“Do it all but don’t kill us”: (Re)positioning teacher educators and preservice teachers amidst edTPA and the teacher strike in West Virginia
DOI:
https://doi.org/10.14507/epaa.27.4327Keywords:
teacher strike, performance assessment, edTPA, education policy, West Virginia, early childhoodAbstract
We explore how two “happenings” representing different political, social, historical and economic influences converge to shape the narratives of preservice teachers and teacher educators in West Virginia. These happenings are the 2017-2018 edTPA roll out and the teacher strike of February 2018. We use the framework of sensemaking to explore preservice teacher and teacher educator identity/agency using a phenomenological analysis of narratives accessed through narrative portfolios, artifacts, and interviews with pre-service teachers, mentors (supervising teachers), and teacher educators.
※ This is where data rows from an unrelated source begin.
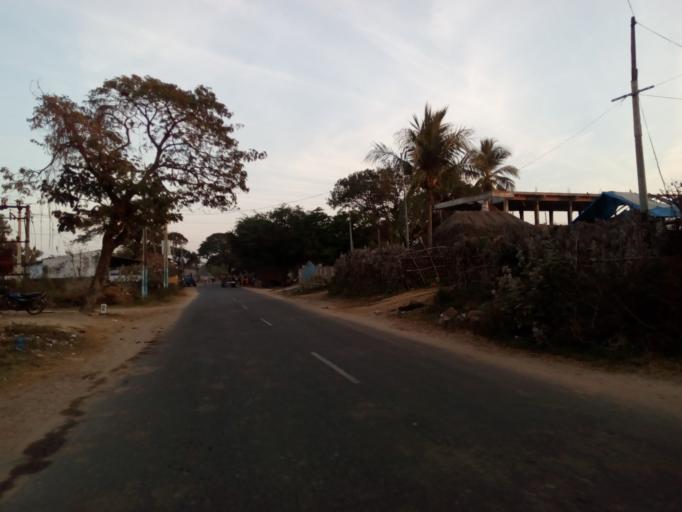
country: IN
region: Andhra Pradesh
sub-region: Prakasam
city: Vetapalem
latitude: 15.7250
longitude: 80.2533
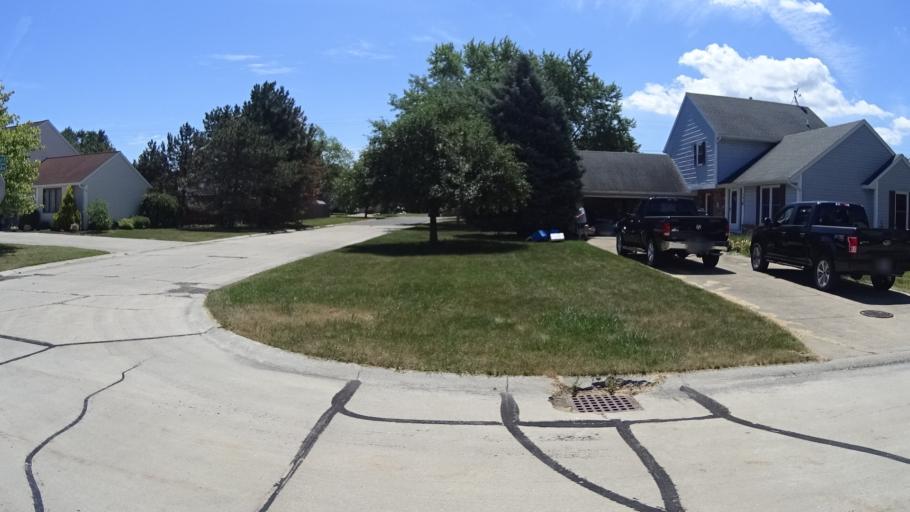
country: US
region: Ohio
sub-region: Erie County
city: Sandusky
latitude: 41.4071
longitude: -82.6890
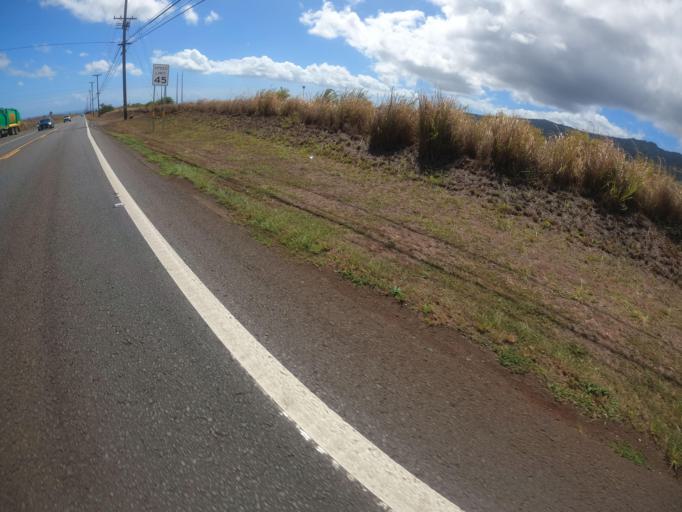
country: US
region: Hawaii
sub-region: Honolulu County
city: Village Park
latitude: 21.4166
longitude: -158.0473
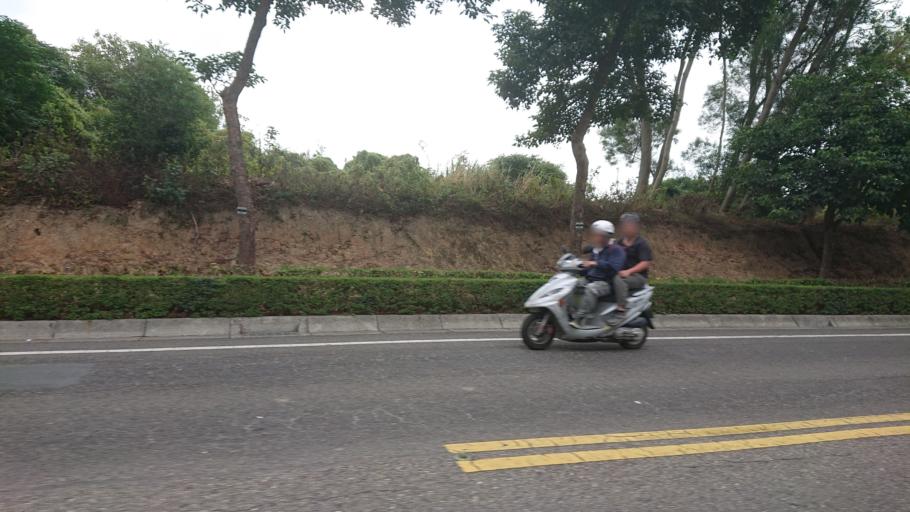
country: TW
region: Fukien
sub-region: Kinmen
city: Jincheng
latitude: 24.4151
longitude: 118.3053
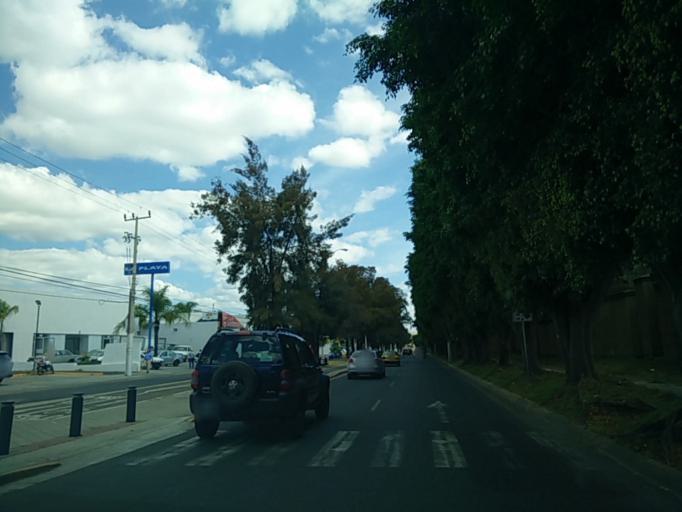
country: MX
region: Jalisco
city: Nuevo Mexico
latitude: 20.7297
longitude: -103.4387
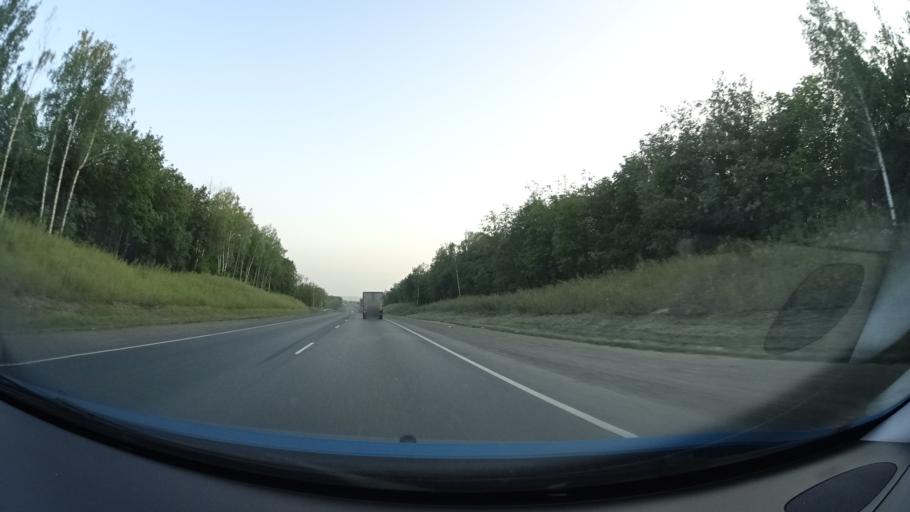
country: RU
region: Samara
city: Sernovodsk
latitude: 53.9234
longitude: 51.3133
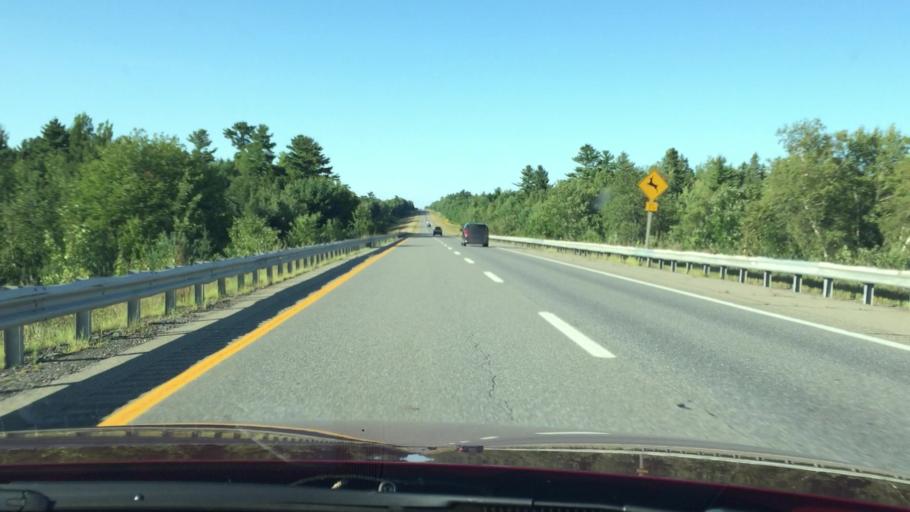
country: US
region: Maine
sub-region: Penobscot County
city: Lincoln
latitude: 45.3966
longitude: -68.6000
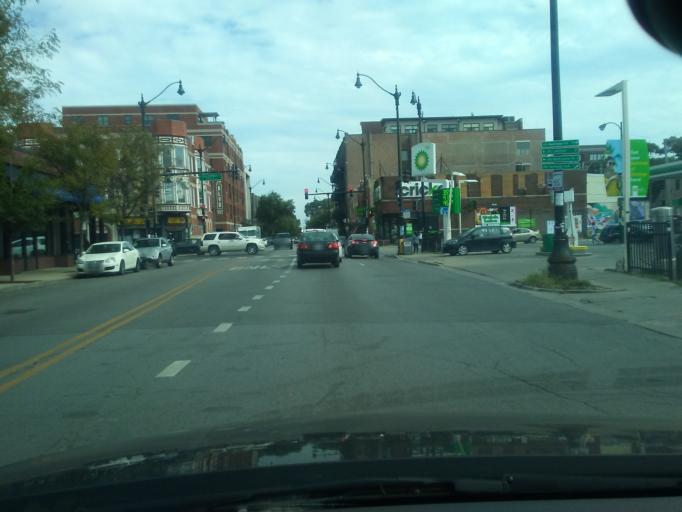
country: US
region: Illinois
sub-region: Cook County
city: Chicago
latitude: 41.9174
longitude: -87.6978
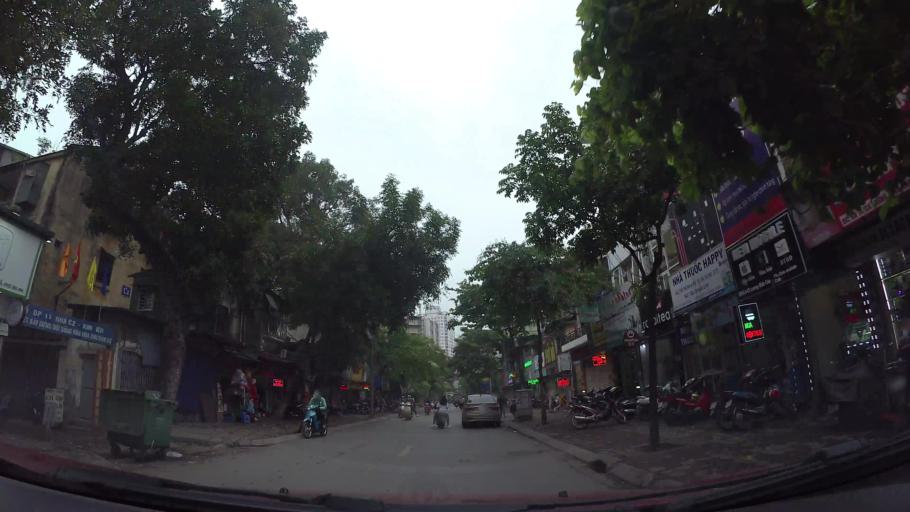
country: VN
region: Ha Noi
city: Hai BaTrung
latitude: 21.0047
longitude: 105.8357
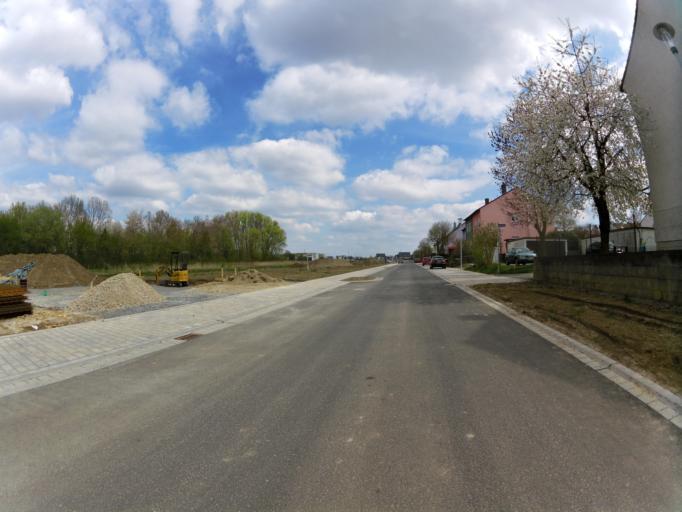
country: DE
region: Bavaria
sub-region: Regierungsbezirk Unterfranken
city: Giebelstadt
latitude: 49.6564
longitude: 9.9384
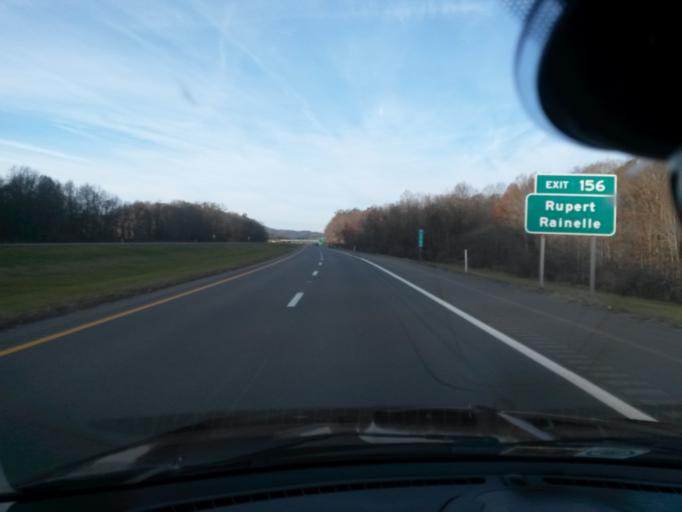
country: US
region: West Virginia
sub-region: Greenbrier County
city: Rainelle
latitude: 37.9077
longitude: -80.6186
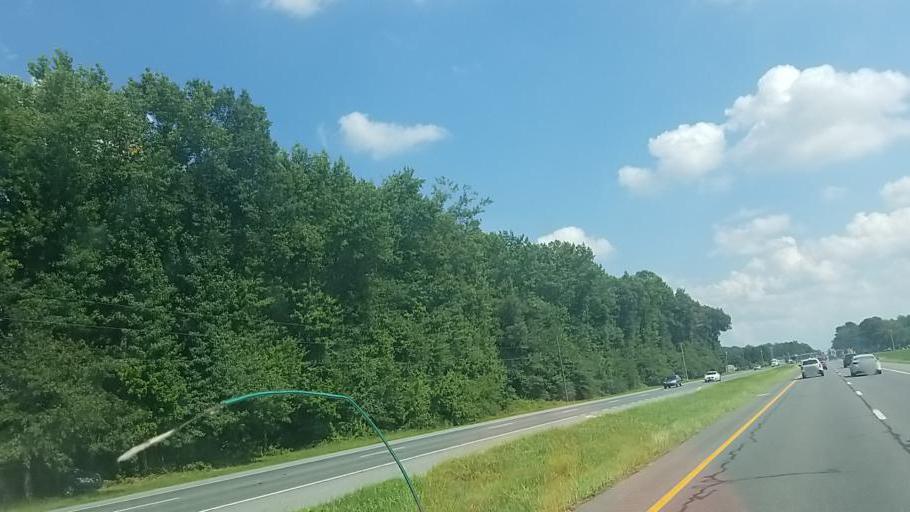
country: US
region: Delaware
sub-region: Sussex County
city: Georgetown
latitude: 38.6564
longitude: -75.3714
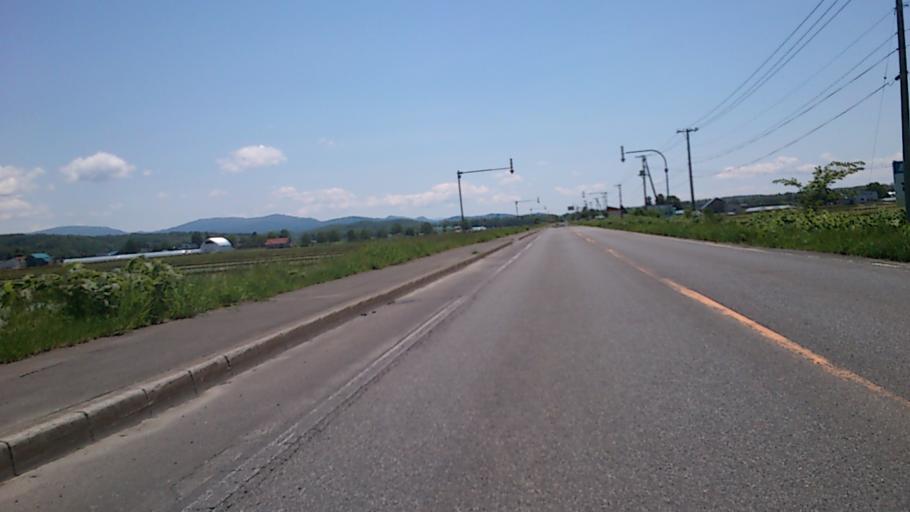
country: JP
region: Hokkaido
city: Nayoro
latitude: 44.3214
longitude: 142.4577
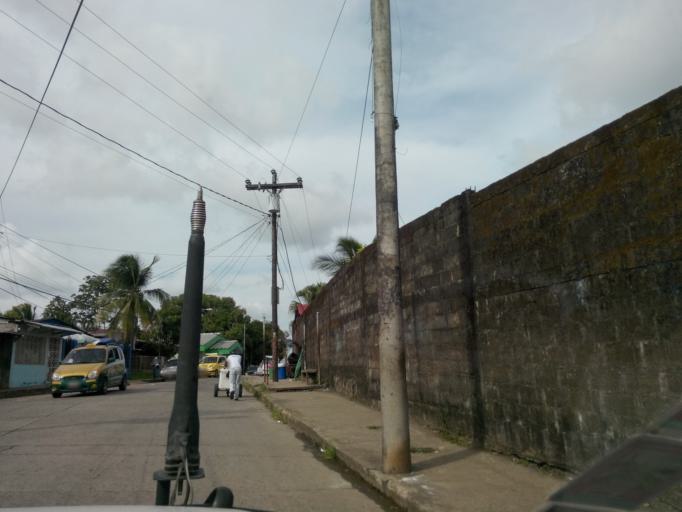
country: NI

We found that the confluence of these political moments reinforced a neoliberal orientation for both preservice teachers and teacher educators, positioning preservice teachers to expect teacher educators to intensively support the edTPA and ensure their success while silencing the collective history and moral imperative of protest. Preservice teachers and some mentors reframed the edTPA as a pathway to increased teacher pay/meritocracy by linking it with the National Boards, yet there were pockets of resistance within this among both preservice teachers and teacher educators. These findings are important for informing educational policy and practice around both corporate involvement in assessment/accountability policy and preservice teachers’ and teacher educators’ roles in protest at this moment when both are expanding simultaneously.